What is a Follow-On Biologic?
A follow-on biologic, also known as a biosimilar or a biogeneric, is a generic version of a biological drug. We refer to them as follow-on biologics since they “follow on” after a brand product biologic’s approval by the Food and Drug Administration. Biologics are produced from living cell cultures rather than synthesized chemically and include products such as vaccines, blood and blood components, gene therapy, tissues, and recombinant therapeutic proteins. Biologics are isolated from a variety of natural sources - human, animal, or microorganism - and may be produced by biotechnology methods and other cutting-edge technologies, often making them very expensive.
Follow-on biologics are like generic drugs, but with significant differences. Generic drugs that are currently available are synthetically exact copies of the brand name original, based on a precise chemical composition. Follow-on biologics, on the other hand, are similar to the brand name but are not exact copies. Technologies to ensure biologic “copies” are not currently available. Because exact copies cannot be produced, it is extremely important that product testing procedures show that a new follow-on biologic is clinically comparable to the brand name product.

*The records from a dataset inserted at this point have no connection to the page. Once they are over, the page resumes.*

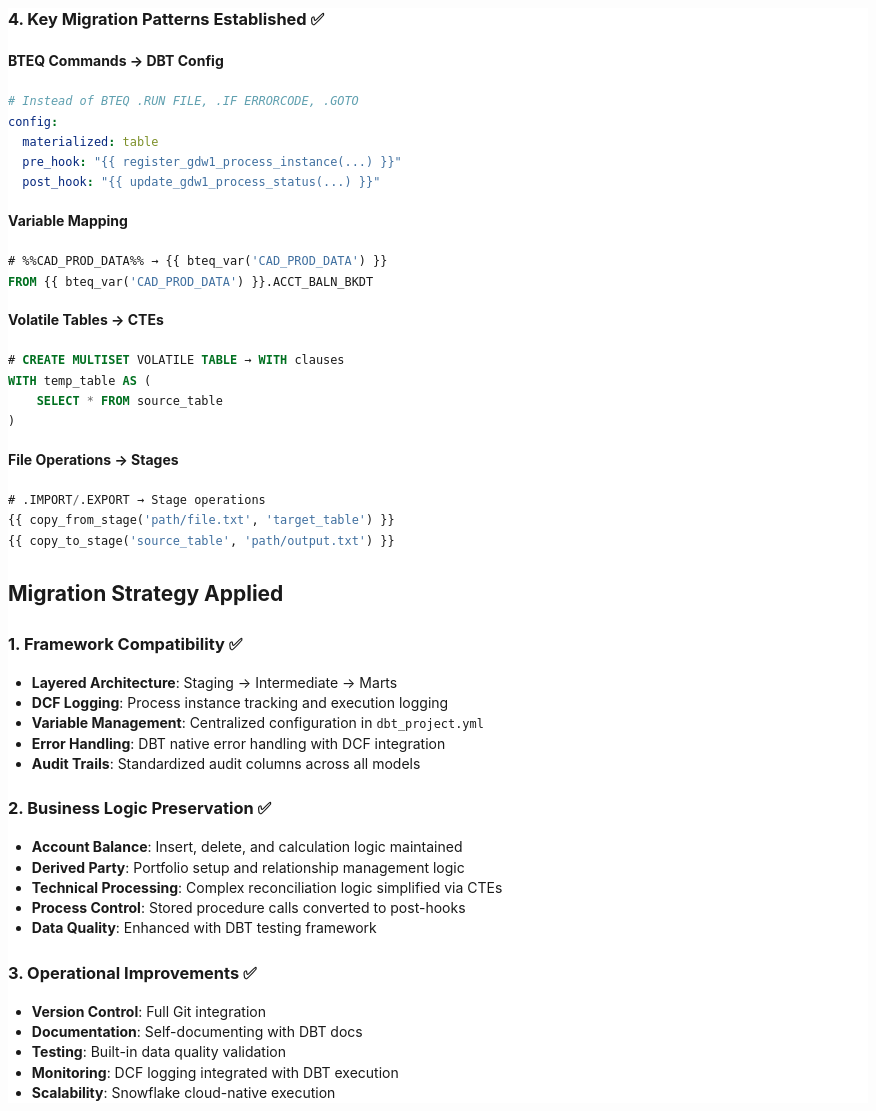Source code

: ### 4. Key Migration Patterns Established ✅

#### BTEQ Commands → DBT Config
```yaml
# Instead of BTEQ .RUN FILE, .IF ERRORCODE, .GOTO
config:
  materialized: table
  pre_hook: "{{ register_gdw1_process_instance(...) }}"
  post_hook: "{{ update_gdw1_process_status(...) }}"
```

#### Variable Mapping
```sql
# %%CAD_PROD_DATA%% → {{ bteq_var('CAD_PROD_DATA') }}
FROM {{ bteq_var('CAD_PROD_DATA') }}.ACCT_BALN_BKDT
```

#### Volatile Tables → CTEs
```sql
# CREATE MULTISET VOLATILE TABLE → WITH clauses
WITH temp_table AS (
    SELECT * FROM source_table
)
```

#### File Operations → Stages
```sql
# .IMPORT/.EXPORT → Stage operations
{{ copy_from_stage('path/file.txt', 'target_table') }}
{{ copy_to_stage('source_table', 'path/output.txt') }}
```

## Migration Strategy Applied

### 1. Framework Compatibility ✅
- **Layered Architecture**: Staging → Intermediate → Marts
- **DCF Logging**: Process instance tracking and execution logging
- **Variable Management**: Centralized configuration in `dbt_project.yml`
- **Error Handling**: DBT native error handling with DCF integration
- **Audit Trails**: Standardized audit columns across all models

### 2. Business Logic Preservation ✅
- **Account Balance**: Insert, delete, and calculation logic maintained
- **Derived Party**: Portfolio setup and relationship management logic
- **Technical Processing**: Complex reconciliation logic simplified via CTEs
- **Process Control**: Stored procedure calls converted to post-hooks
- **Data Quality**: Enhanced with DBT testing framework

### 3. Operational Improvements ✅
- **Version Control**: Full Git integration
- **Documentation**: Self-documenting with DBT docs
- **Testing**: Built-in data quality validation  
- **Monitoring**: DCF logging integrated with DBT execution
- **Scalability**: Snowflake cloud-native execution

Creating a Regulatory Pathway for Follow-On Biologics:
Currently, the Food and Drug Administration does not have authority to approve follow-on biologics for consumption by the public and to compete with their pioneer counterparts.
Generic drugs have been extremely successful in bringing down the high cost of prescription drugs. Generic drugs save patients and taxpayers billions of dollars each year. But currently there is no generic competition for one of the fastest growing and most expensive category of drugs known as biological drugs.
PAN supports the creation of an approval pathway for safe generic and interchangeable biological products while preserving incentives that spur the development of these life-saving medicines. It is our hope that an approval pathway for follow-on biologics will protect patient safety, lower prices, and expand access to these innovative drugs.
Recent Congressional Action
The health reform legislation crafted on Capitol Hill in 2009 includes language that would create a regulatory pathway for follow-on biologics. The House-passed bill, the Affordable Health Care for America Act, and Senate-passed bill, the Patient Protection and Affordable Care Act, would authorize the FDA to approve follow-on biologics for use by consumers. Both pieces of legislation establish a 12 year exclusivity period, meaning that biologic drug makers would have 12 years before a generic version could be sold to the public.